## WHAT YOU ARE ASKED TO DO:
For each line below that holds "Kamera", return the line as it stands.

## EXTRACTED DATA:
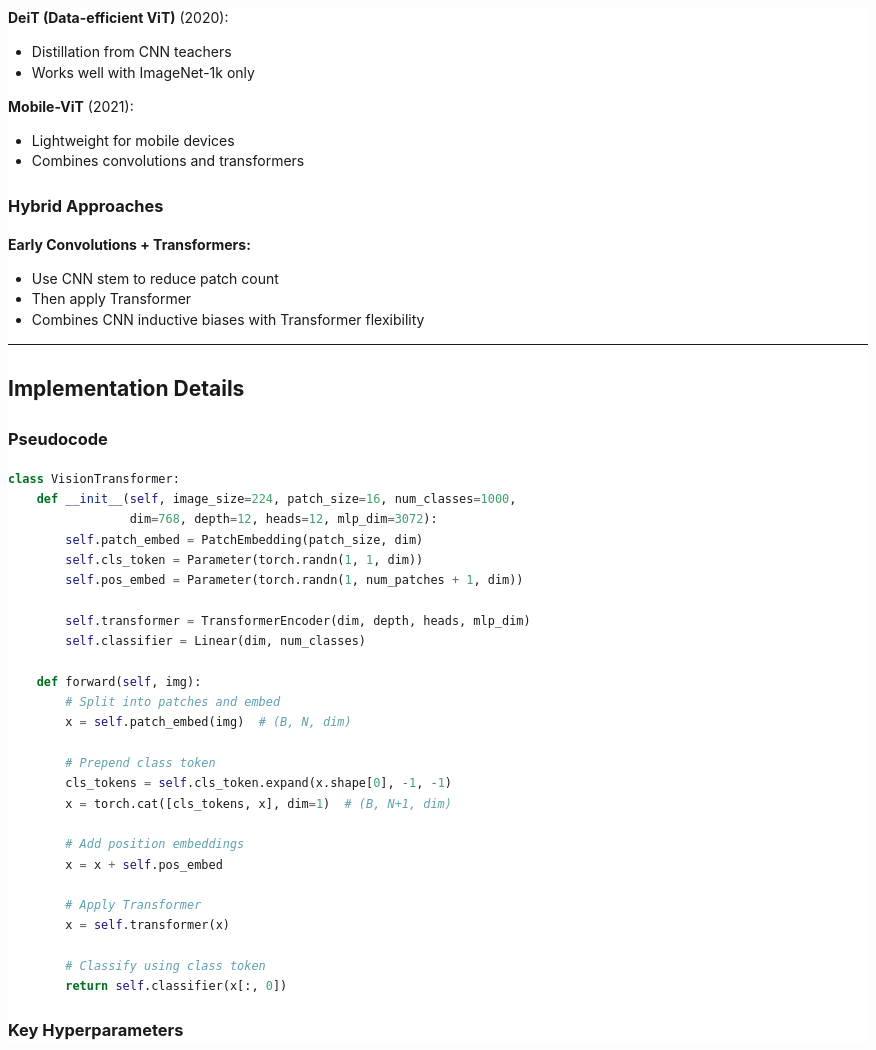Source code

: **DeiT (Data-efficient ViT)** (2020):
- Distillation from CNN teachers
- Works well with ImageNet-1k only

**Mobile-ViT** (2021):
- Lightweight for mobile devices
- Combines convolutions and transformers

### Hybrid Approaches

**Early Convolutions + Transformers:**
- Use CNN stem to reduce patch count
- Then apply Transformer
- Combines CNN inductive biases with Transformer flexibility

---

## Implementation Details

### Pseudocode

```python
class VisionTransformer:
    def __init__(self, image_size=224, patch_size=16, num_classes=1000,
                 dim=768, depth=12, heads=12, mlp_dim=3072):
        self.patch_embed = PatchEmbedding(patch_size, dim)
        self.cls_token = Parameter(torch.randn(1, 1, dim))
        self.pos_embed = Parameter(torch.randn(1, num_patches + 1, dim))

        self.transformer = TransformerEncoder(dim, depth, heads, mlp_dim)
        self.classifier = Linear(dim, num_classes)

    def forward(self, img):
        # Split into patches and embed
        x = self.patch_embed(img)  # (B, N, dim)

        # Prepend class token
        cls_tokens = self.cls_token.expand(x.shape[0], -1, -1)
        x = torch.cat([cls_tokens, x], dim=1)  # (B, N+1, dim)

        # Add position embeddings
        x = x + self.pos_embed

        # Apply Transformer
        x = self.transformer(x)

        # Classify using class token
        return self.classifier(x[:, 0])
```

### Key Hyperparameters
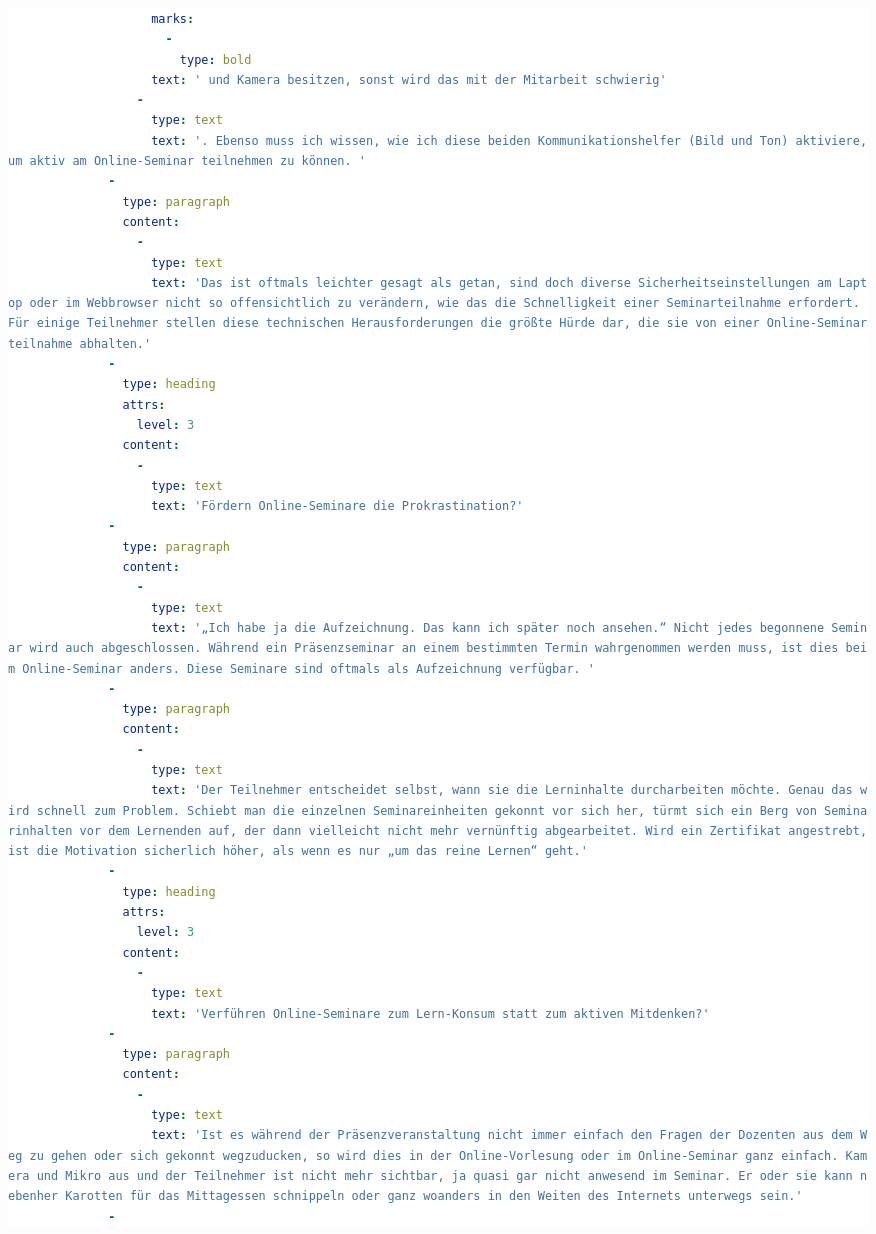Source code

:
 ```yaml
                    marks:
                      -
                        type: bold
                    text: ' und Kamera besitzen, sonst wird das mit der Mitarbeit schwierig'
                  -
                    type: text
                    text: '. Ebenso muss ich wissen, wie ich diese beiden Kommunikationshelfer (Bild und Ton) aktiviere, um aktiv am Online-Seminar teilnehmen zu können. '
              -
                type: paragraph
                content:
                  -
                    type: text
                    text: 'Das ist oftmals leichter gesagt als getan, sind doch diverse Sicherheitseinstellungen am Laptop oder im Webbrowser nicht so offensichtlich zu verändern, wie das die Schnelligkeit einer Seminarteilnahme erfordert. Für einige Teilnehmer stellen diese technischen Herausforderungen die größte Hürde dar, die sie von einer Online-Seminarteilnahme abhalten.'
              -
                type: heading
                attrs:
                  level: 3
                content:
                  -
                    type: text
                    text: 'Fördern Online-Seminare die Prokrastination?'
              -
                type: paragraph
                content:
                  -
                    type: text
                    text: '„Ich habe ja die Aufzeichnung. Das kann ich später noch ansehen.“ Nicht jedes begonnene Seminar wird auch abgeschlossen. Während ein Präsenzseminar an einem bestimmten Termin wahrgenommen werden muss, ist dies beim Online-Seminar anders. Diese Seminare sind oftmals als Aufzeichnung verfügbar. '
              -
                type: paragraph
                content:
                  -
                    type: text
                    text: 'Der Teilnehmer entscheidet selbst, wann sie die Lerninhalte durcharbeiten möchte. Genau das wird schnell zum Problem. Schiebt man die einzelnen Seminareinheiten gekonnt vor sich her, türmt sich ein Berg von Seminarinhalten vor dem Lernenden auf, der dann vielleicht nicht mehr vernünftig abgearbeitet. Wird ein Zertifikat angestrebt, ist die Motivation sicherlich höher, als wenn es nur „um das reine Lernen“ geht.'
              -
                type: heading
                attrs:
                  level: 3
                content:
                  -
                    type: text
                    text: 'Verführen Online-Seminare zum Lern-Konsum statt zum aktiven Mitdenken?'
              -
                type: paragraph
                content:
                  -
                    type: text
                    text: 'Ist es während der Präsenzveranstaltung nicht immer einfach den Fragen der Dozenten aus dem Weg zu gehen oder sich gekonnt wegzuducken, so wird dies in der Online-Vorlesung oder im Online-Seminar ganz einfach. Kamera und Mikro aus und der Teilnehmer ist nicht mehr sichtbar, ja quasi gar nicht anwesend im Seminar. Er oder sie kann nebenher Karotten für das Mittagessen schnippeln oder ganz woanders in den Weiten des Internets unterwegs sein.'
              -
```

## WRITTEN SOLUTION:
                    text: ' und Kamera besitzen, sonst wird das mit der Mitarbeit schwierig'
                    text: 'Ist es während der Präsenzveranstaltung nicht immer einfach den Fragen der Dozenten aus dem Weg zu gehen oder sich gekonnt wegzuducken, so wird dies in der Online-Vorlesung oder im Online-Seminar ganz einfach. Kamera und Mikro aus und der Teilnehmer ist nicht mehr sichtbar, ja quasi gar nicht anwesend im Seminar. Er oder sie kann nebenher Karotten für das Mittagessen schnippeln oder ganz woanders in den Weiten des Internets unterwegs sein.'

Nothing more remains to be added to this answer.